Clôturé le 22 janvier 2026 au siège du ministère de la Planification et de la Prospective à Oloumi, le déjeuner de presse consacré au recensement général a permis aux autorités, experts et journalistes d’échanger sur l’importance stratégique des données, la modernisation technologique du processus et les défis démographiques du Gabon.
Organisé sur deux jours, du 21 au 22 janvier 2026, le déjeuner de presse du ministère de la Planification et de la Prospective a pris fin cet après-midi à Libreville. La rencontre, ouverte aux journalistes, s’est tenue au siège d’Oloumi et a été présidée par le directeur général Symolin Ondo Meto’o, représentant la ministre de la Planification, Louise Pierrette Mvono. Les échanges ont réuni plusieurs intervenants, dont Boursier Tchibinda, l’honorable Judith Justine Lekogo, Geoffroy Foumboula Libeka et bien d’autres.

Au cœur des discussions figurait la modernisation du recensement à travers l’usage accru des technologies numériques. Cette orientation vise à améliorer la fiabilité et l’efficacité de la collecte des données sur l’ensemble du territoire. Comme l’a souligné l’honorable Judith Justine Lekogo, « l’intégration progressive des technologies numériques constitue une avancée majeure aujourd’hui », avant d’ajouter que la collecte électronique « améliore non seulement la qualité de l’information, mais réduit les erreurs, permet de contrôler les cohérences en temps réel et accélère le traitement des données ». Une évolution qui, selon elle, traduit la volonté du Gabon d’inscrire son système statistique dans la modernité et l’efficacité, en cohérence avec l’essor de l’économie numérique.
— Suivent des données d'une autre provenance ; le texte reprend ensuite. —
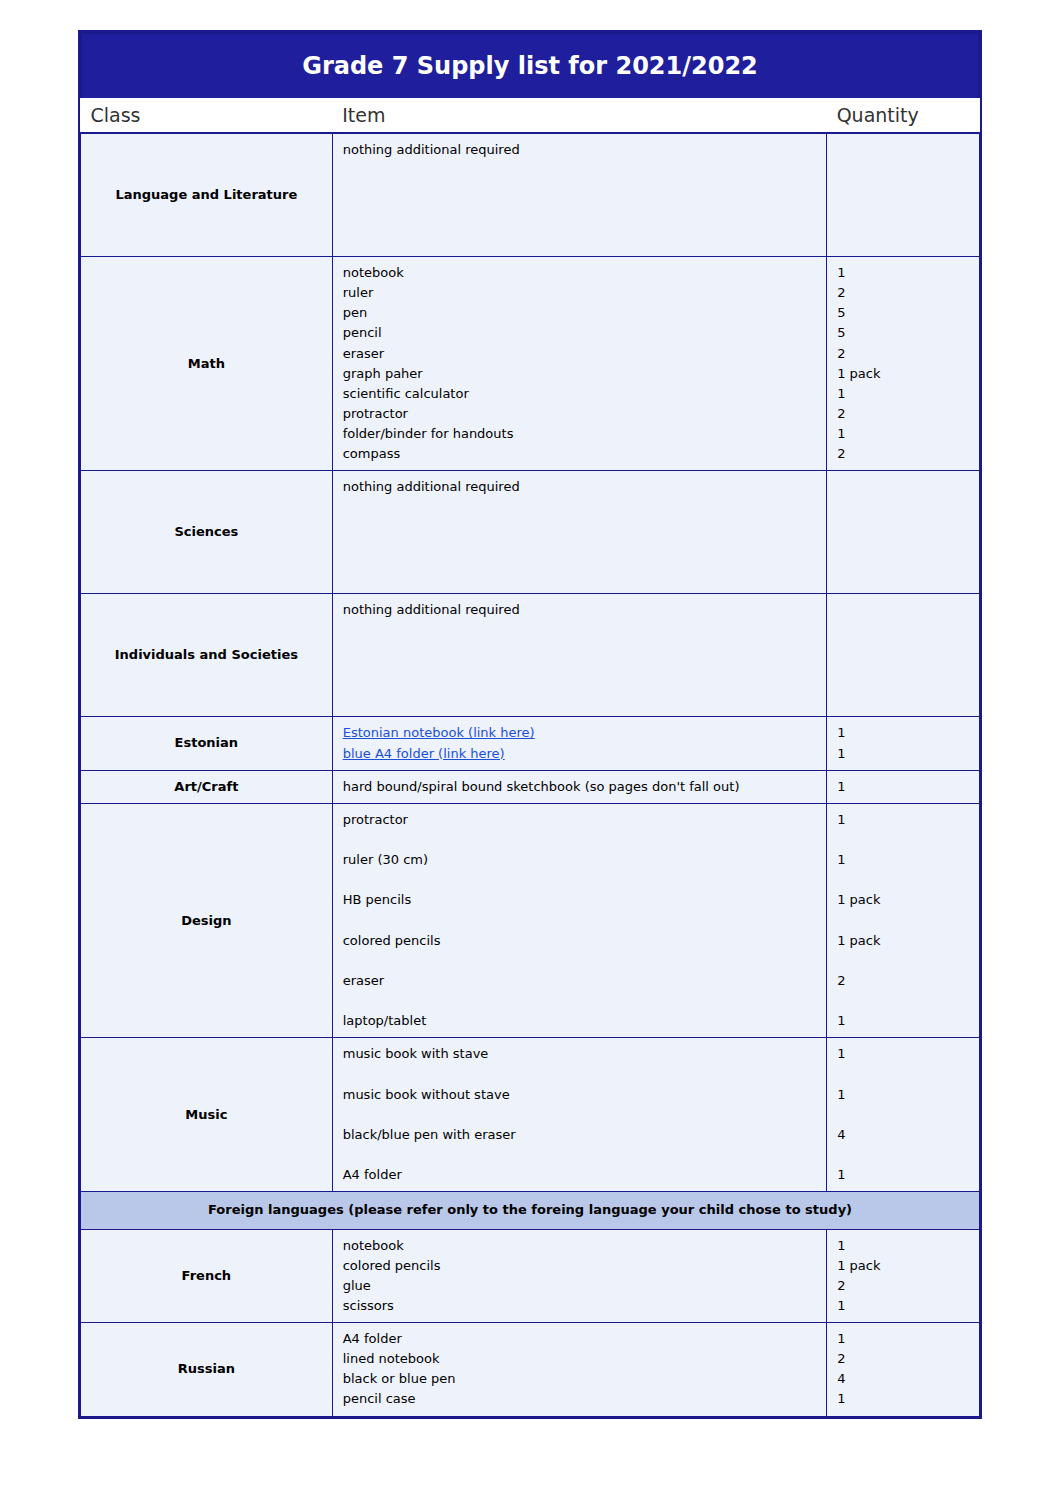Grade 7 Supply list for 2021/2022
| Class | Item | Quantity |
| --- | --- | --- |
| Language and Literature | nothing additional required | |
| Math | notebook ruler pen pencil eraser graph paher scientific calculator protractor folder/binder for handouts compass | 1 2 5 5 2 1 pack 1 2 1 2 |
| Sciences | nothing additional required | |
| Individuals and Societies | nothing additional required | |
| Estonian | Estonian notebook (link here) blue A4 folder (link here) | 1 1 |
| Art/Craft | hard bound/spiral bound sketchbook (so pages don't fall out) | 1 |
| Design | protractor ruler (30 cm) HB pencils colored pencils eraser laptop/tablet | 1 1 1 pack 1 pack 2 1 |
| Music | music book with stave music book without stave black/blue pen with eraser A4 folder | 1 1 4 1 |
| Foreign languages (please refer only to the foreing language your child chose to study) |
| French | notebook colored pencils glue scissors | 1 1 pack 2 1 |
| Russian | A4 folder lined notebook black or blue pen pencil case | 1 2 4 1 |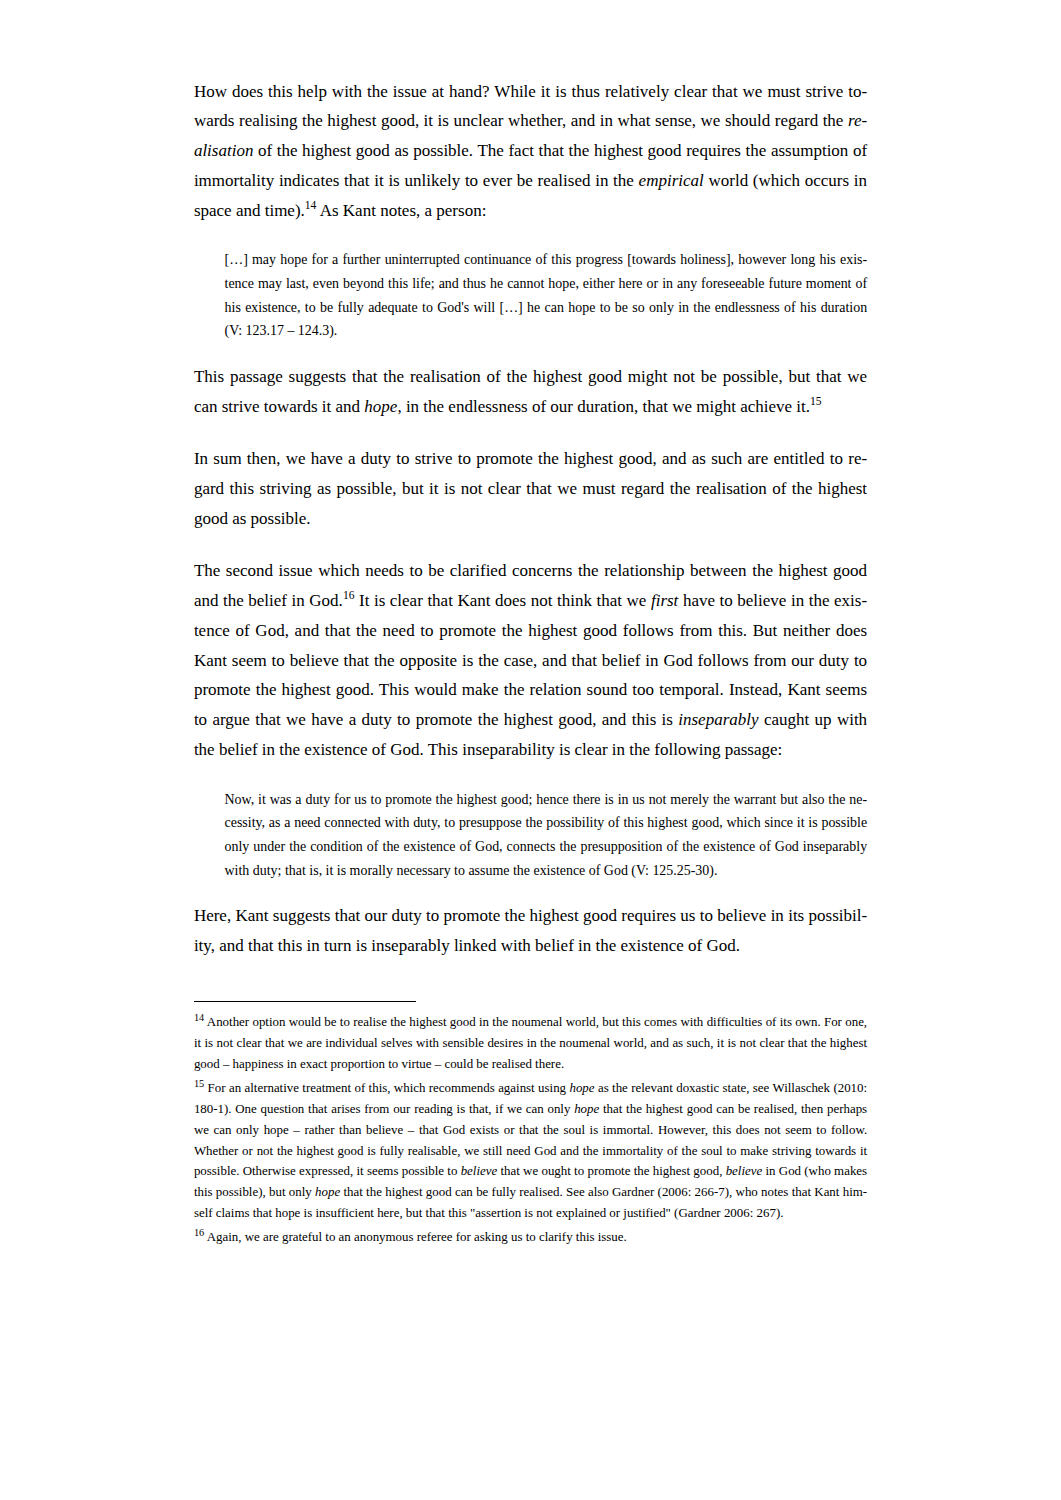How does this help with the issue at hand? While it is thus relatively clear that we must strive towards realising the highest good, it is unclear whether, and in what sense, we should regard the realisation of the highest good as possible. The fact that the highest good requires the assumption of immortality indicates that it is unlikely to ever be realised in the empirical world (which occurs in space and time).14 As Kant notes, a person:
[…] may hope for a further uninterrupted continuance of this progress [towards holiness], however long his existence may last, even beyond this life; and thus he cannot hope, either here or in any foreseeable future moment of his existence, to be fully adequate to God's will […] he can hope to be so only in the endlessness of his duration (V: 123.17 – 124.3).
This passage suggests that the realisation of the highest good might not be possible, but that we can strive towards it and hope, in the endlessness of our duration, that we might achieve it.15
In sum then, we have a duty to strive to promote the highest good, and as such are entitled to regard this striving as possible, but it is not clear that we must regard the realisation of the highest good as possible.
The second issue which needs to be clarified concerns the relationship between the highest good and the belief in God.16 It is clear that Kant does not think that we first have to believe in the existence of God, and that the need to promote the highest good follows from this. But neither does Kant seem to believe that the opposite is the case, and that belief in God follows from our duty to promote the highest good. This would make the relation sound too temporal. Instead, Kant seems to argue that we have a duty to promote the highest good, and this is inseparably caught up with the belief in the existence of God. This inseparability is clear in the following passage:
Now, it was a duty for us to promote the highest good; hence there is in us not merely the warrant but also the necessity, as a need connected with duty, to presuppose the possibility of this highest good, which since it is possible only under the condition of the existence of God, connects the presupposition of the existence of God inseparably with duty; that is, it is morally necessary to assume the existence of God (V: 125.25-30).
Here, Kant suggests that our duty to promote the highest good requires us to believe in its possibility, and that this in turn is inseparably linked with belief in the existence of God.
14 Another option would be to realise the highest good in the noumenal world, but this comes with difficulties of its own. For one, it is not clear that we are individual selves with sensible desires in the noumenal world, and as such, it is not clear that the highest good – happiness in exact proportion to virtue – could be realised there.
15 For an alternative treatment of this, which recommends against using hope as the relevant doxastic state, see Willaschek (2010: 180-1). One question that arises from our reading is that, if we can only hope that the highest good can be realised, then perhaps we can only hope – rather than believe – that God exists or that the soul is immortal. However, this does not seem to follow. Whether or not the highest good is fully realisable, we still need God and the immortality of the soul to make striving towards it possible. Otherwise expressed, it seems possible to believe that we ought to promote the highest good, believe in God (who makes this possible), but only hope that the highest good can be fully realised. See also Gardner (2006: 266-7), who notes that Kant himself claims that hope is insufficient here, but that this "assertion is not explained or justified" (Gardner 2006: 267).
16 Again, we are grateful to an anonymous referee for asking us to clarify this issue.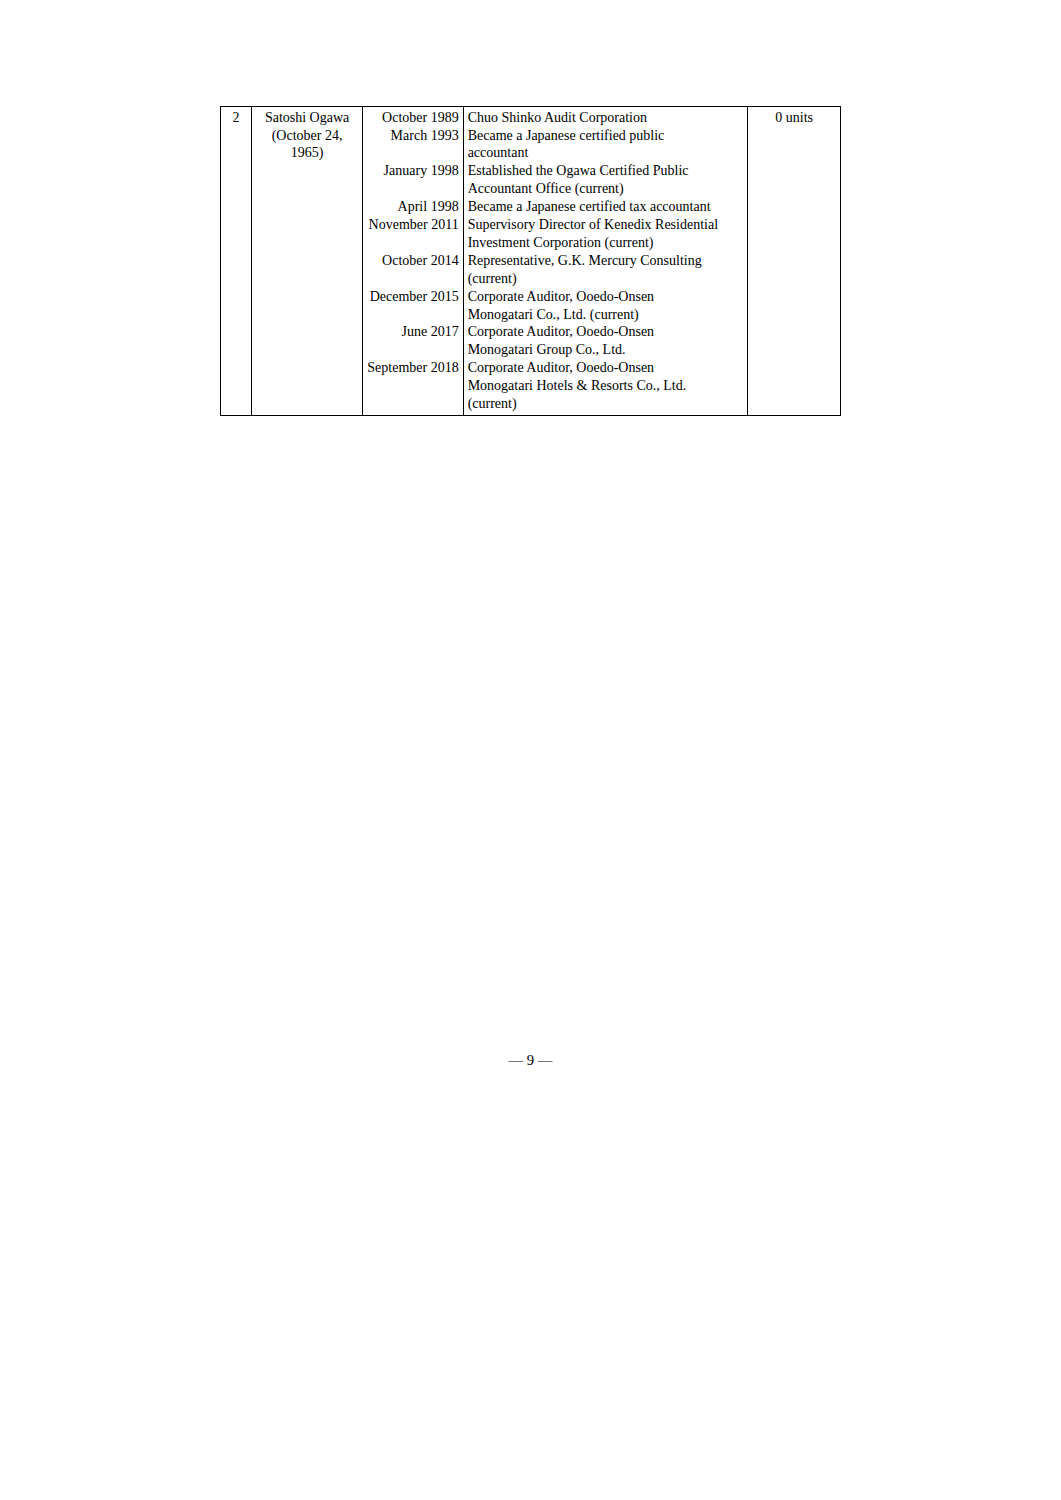| 2 | Satoshi Ogawa (October 24, 1965) | October 1989 March 1993 January 1998 April 1998 November 2011 October 2014 December 2015 June 2017 September 2018 | Chuo Shinko Audit Corporation Became a Japanese certified public accountant Established the Ogawa Certified Public Accountant Office (current) Became a Japanese certified tax accountant Supervisory Director of Kenedix Residential Investment Corporation (current) Representative, G.K. Mercury Consulting (current) Corporate Auditor, Ooedo-Onsen Monogatari Co., Ltd. (current) Corporate Auditor, Ooedo-Onsen Monogatari Group Co., Ltd. Corporate Auditor, Ooedo-Onsen Monogatari Hotels & Resorts Co., Ltd. (current) | 0 units |
— 9 —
Intervenant sur le fond, Geoffroy Foumboula Libeka a longuement insisté sur l’intérêt stratégique du recensement pour la compréhension et l’anticipation des dynamiques démographiques. Il a rappelé que « le recensement nous permet d’avoir un ensemble d’informations que chacun peut exploiter à sa guise », s’appuyant sur des projections des Nations unies pour alerter sur la faible croissance démographique du Gabon au sein de la sous-région. Selon lui, l’absence de données actualisées limiterait la capacité de l’État à mettre en œuvre des politiques publiques adaptées, notamment en matière de natalité, d’économie nationale, de sécurité et de gestion des frontières. « Combien sommes-nous en réalité ? », a-t-il interrogé, estimant que cette question conditionne la souveraineté, la sécurité et le développement du pays.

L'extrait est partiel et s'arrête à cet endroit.